A research team led by ECE professors Amr Helmy and Ravi Adve will further their work advancing quantum sensor technology, thanks to a funding boost from the federal government.
The research team — which includes professors from the University of Alberta, Carleton University, McMaster University, the University of Waterloo — was awarded funding for four years from Canada’s Department of National Defence (DND) under its Innovation for Defence Excellence and Security (IDEaS) program.

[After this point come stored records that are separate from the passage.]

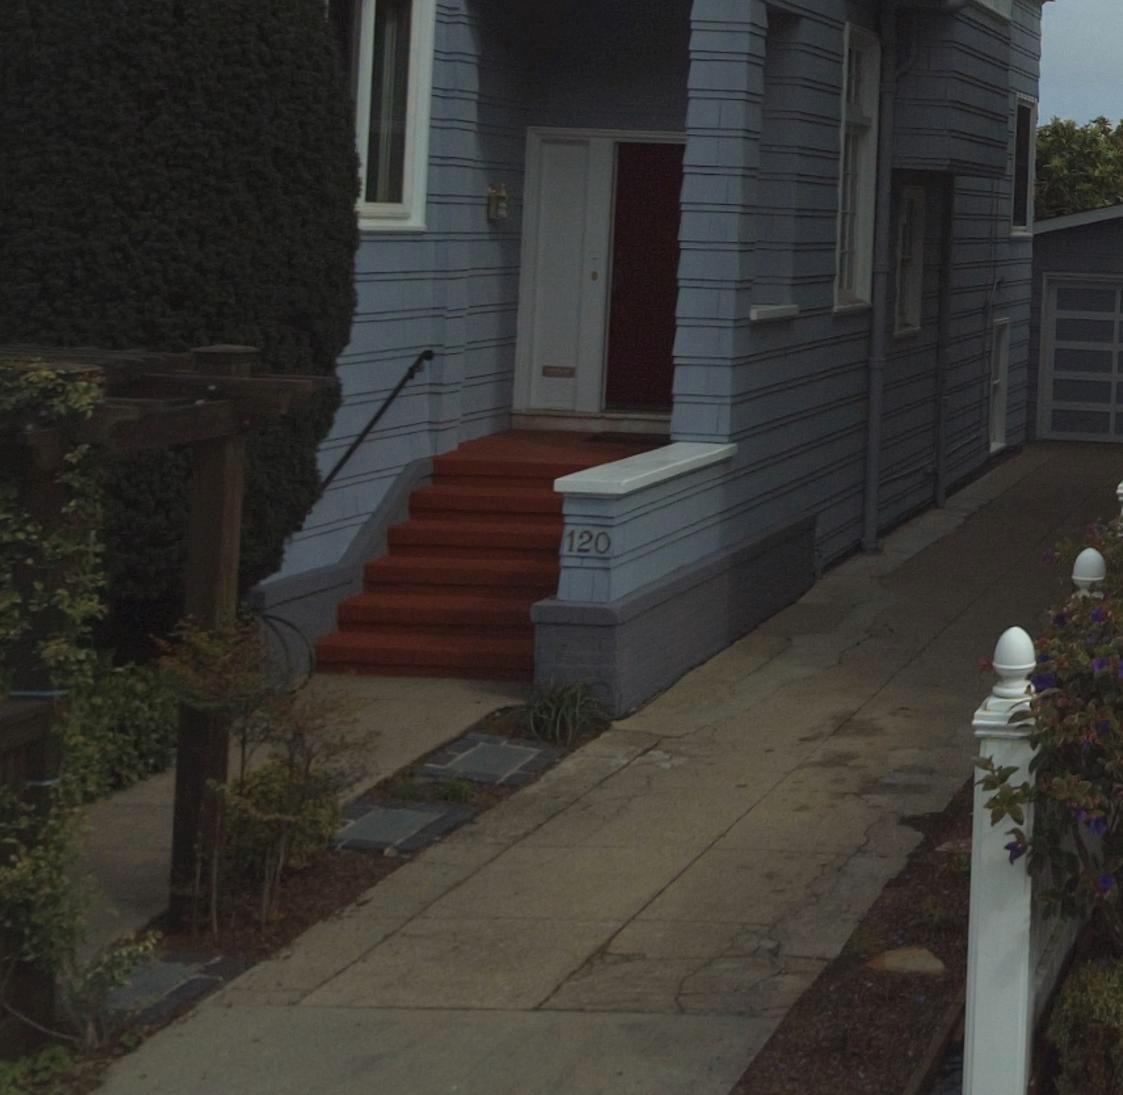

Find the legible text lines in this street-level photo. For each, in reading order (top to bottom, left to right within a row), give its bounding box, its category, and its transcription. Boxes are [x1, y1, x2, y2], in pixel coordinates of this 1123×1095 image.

[566, 527, 611, 554] StreetNumber: 120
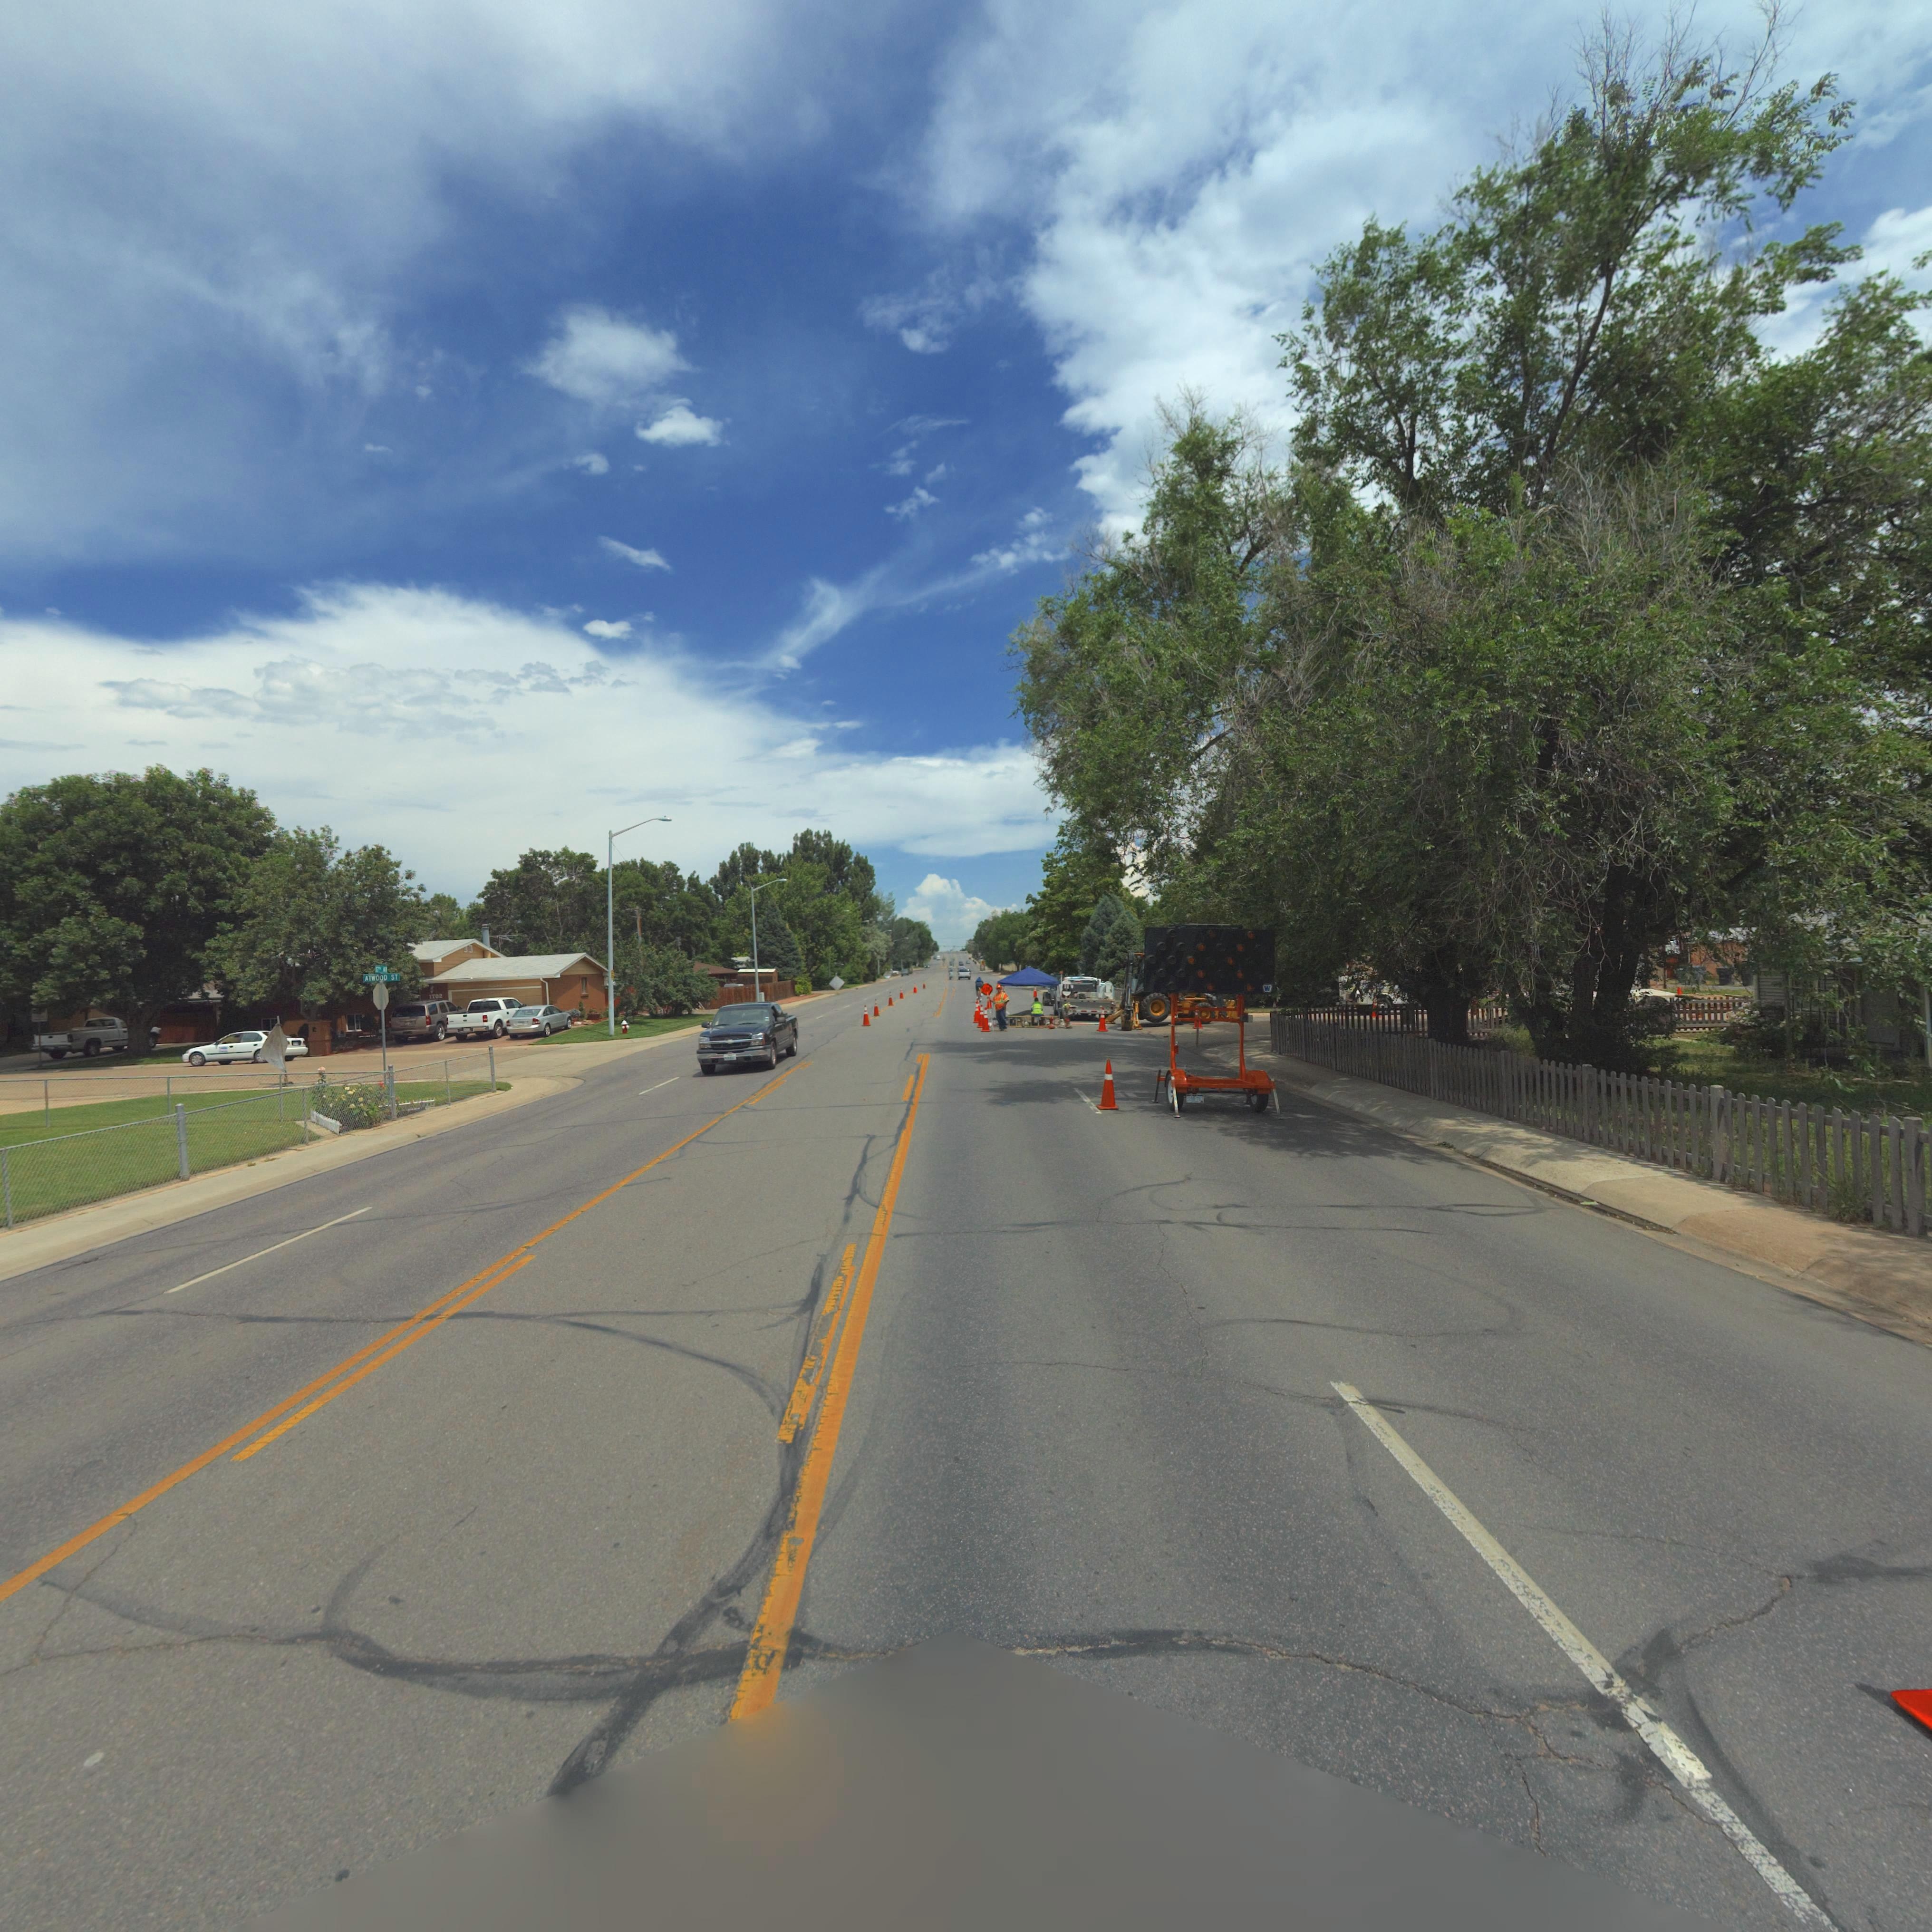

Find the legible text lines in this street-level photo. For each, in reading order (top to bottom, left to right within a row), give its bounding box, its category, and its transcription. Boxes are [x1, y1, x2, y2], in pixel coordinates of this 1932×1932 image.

[375, 966, 379, 972] StreetName: 17
[364, 973, 398, 981] StreetName: ATWOOD ST
[429, 994, 443, 999] StreetNumber: 1702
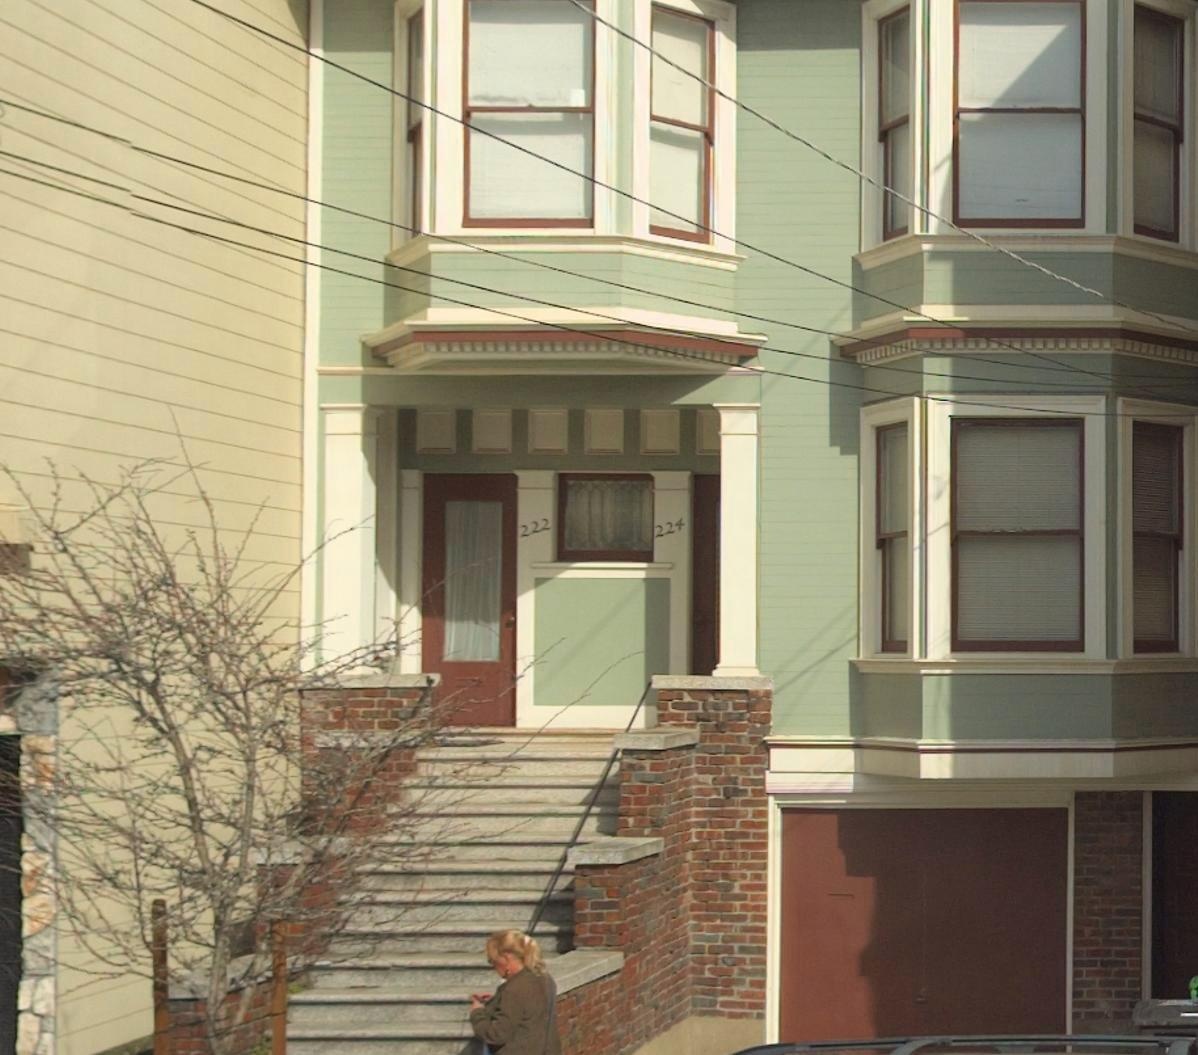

IDEaS invests in research and technology aimed at meeting the demands of today’s complex global defence and security environment and is helping turn innovative thinking into tangible solutions for the DND and the Canadian Armed Forces, as well as Canadians.
Helmy, Adve and their colleagues will focus on developing quantum sensors that can more accurately determine geolocation compared to current sensors. Their work could improve situational awareness for times when the Global Positioning System (GPS) is unavailable, spotty or not to be trusted.
“GPS does not function in all latitudes,” says Helmy. “If a ship is going from the east coast of Canada to the west through the north, it won’t have GPS, which by design covers a strip of earth plus or minus 64 degrees.
“And in certain places around the globe, the GPS signal can be jammed or, potentially, spoofed to deliberately try and convince someone they’re somewhere they’re not.”
Unlike GPS, which uses signals from orbiting satellites, other sensor technologies can derive geolocation without external references. Accelerometers, gyroscopes and other motion-sensing devices make up inertial navigation systems (INS), which measure the acceleration and angular velocity of a moving object to derive a position based on knowledge of its starting point.
INS is often used in addition to GPS to help pin an object back to the grid. The two methods work together for more efficiency and accuracy — much like your phone asking you to turn on your Wi-Fi along with your cell signal so it can triangulate your location using wireless access points around you.
Today’s highly sophisticated INS use interferometry, the interference of waves of light, to obtain measurements calibrated at the nanoscale. But this technique has reached operational limits as dictated by quantum law.
“What we’re trying to do is push beyond the standard quantum limit for many kinds of interferometric measurements, for more sensitive, better performing sensors than the ones afforded to us by classical effects,” says Helmy.
The problem with classical sensors is noise, the random movement of photons and random phase drift that every beam of light contains. To overcome this, the team will exploit a quantum phenomenon called squeezed light, which takes advantage of a quantum law that allows for more certain measurements of one feature of a particle at the expense of another feature.
The idea is to measure the photon more precisely in the variable that’s most helpful.
“We can remove the noise from one degree of measurement and throw it in the other degree of freedom,” Helmy says. “We’re essentially consolidating the certainty in the measurement that’s important to us and achieving a quieter beam.”
This research angle is one of many in the project.
“Outside our work on squeezed light at U of T, the project includes a formidable team working on other topics, such as magnetometry, as well as machine learning approaches to enhance sensor utilization for situational awareness, among others.”
Helmy sees the project belonging to a ground swell of quantum applications currently being explored by engineers.
“The bulk of the work done so far in extracting the potential from quantum effects has been carried out in physics departments,” he says. “But engineering departments use quantum in conjunction with a different set of principles and metrics to make it viable and portable — to get quantum out of the lab and into the field.”
For instance, Helmy can picture a future where the optical advances behind quantum sensor technology find applications in structural imaging, such as scanning for stresses in the fibre body of an airplane or bioimaging.
“Within ten years I can easily imagine such optical tech in your ophthalmologist’s office,” he says. “Such devices operate on a very low light level and would be ideal for sensitive cells, such as those in our eye and brain, or other in vivo imaging.”
Many at U of T Engineering are excited by the potential applications this work could uncover.
“Professors Helmy and Adve are among a growing group of researchers in ECE successfully pushing the boundaries of quantum technologies to enable a wave of new applications for society,” says Professor Deepa Kundur, chair of the Edward S. Rogers Sr. Department of Electrical & Computer Engineering. “Electrical engineering know-how is a critical element when merging cutting-edge quantum science with engineering design, and I have no doubt that this project will lead to many novel advances.”